Under Kaufer, TripAdvisor faced stiff competition from Google. Google Flights launched in 2011, the same year TripAdvisor spun off into its own private company. In 2016, Google launched a standalone travel app, which it has since shuttered. Kaufer said that Google’s travel play put the company in a “challenging place.”

Before starting TripAdvisor, Kaufer co-founded and led engineering for Centerline Software. The company never scaled to the size of TripAdvisor, and eventually, Kaufer and his fellow owners split the company and sold half.

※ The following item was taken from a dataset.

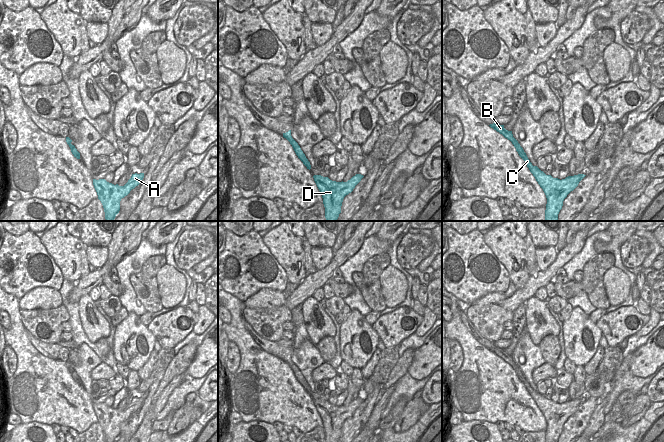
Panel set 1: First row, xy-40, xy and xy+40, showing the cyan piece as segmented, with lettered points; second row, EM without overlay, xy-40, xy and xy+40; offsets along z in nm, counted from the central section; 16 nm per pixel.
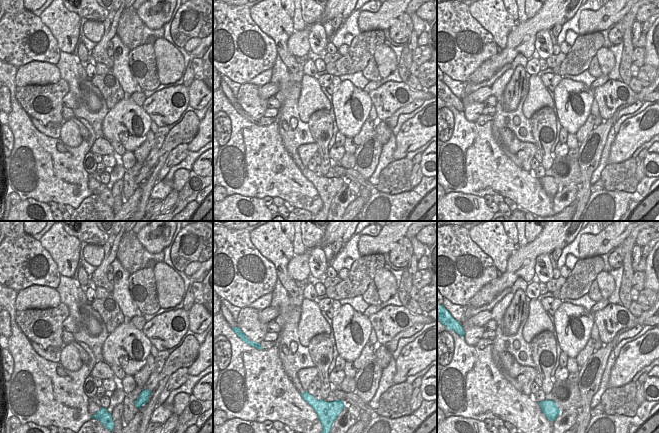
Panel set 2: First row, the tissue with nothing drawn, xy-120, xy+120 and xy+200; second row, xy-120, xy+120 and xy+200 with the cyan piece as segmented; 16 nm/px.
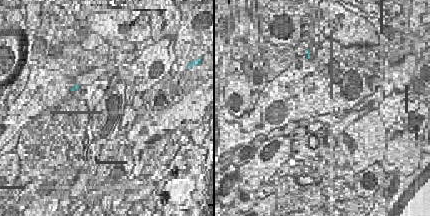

Kaufer remembered his work at Centerline Software fondly, as well as the early days of running TripAdvisor.

“Smaller companies just move faster,” Kaufer said. “It was time for me to give up the seat to somebody who enjoyed figuring out how to move the company quicker, how to communicate to the entire company about the need for the speed.”

Kaufer’s own speediness, he said, was more “startup cowboy.”

Now, Kaufer is CEO of Give Freely, an automatic coupon finder that allows users to support their favorite charities while shopping online. The company is small, as Kaufer intended.

When TripAdvisor colleagues asked what he would do after leaving, Kaufer had a clear response: “I don’t know, but it’s going to start off as a one-person company or a 20-person company,” he said.

“I just want to start where I can get back to the days where I know everyone’s name,” Kaufer said. “It’s a real small, effective team with all the agility that comes with that.”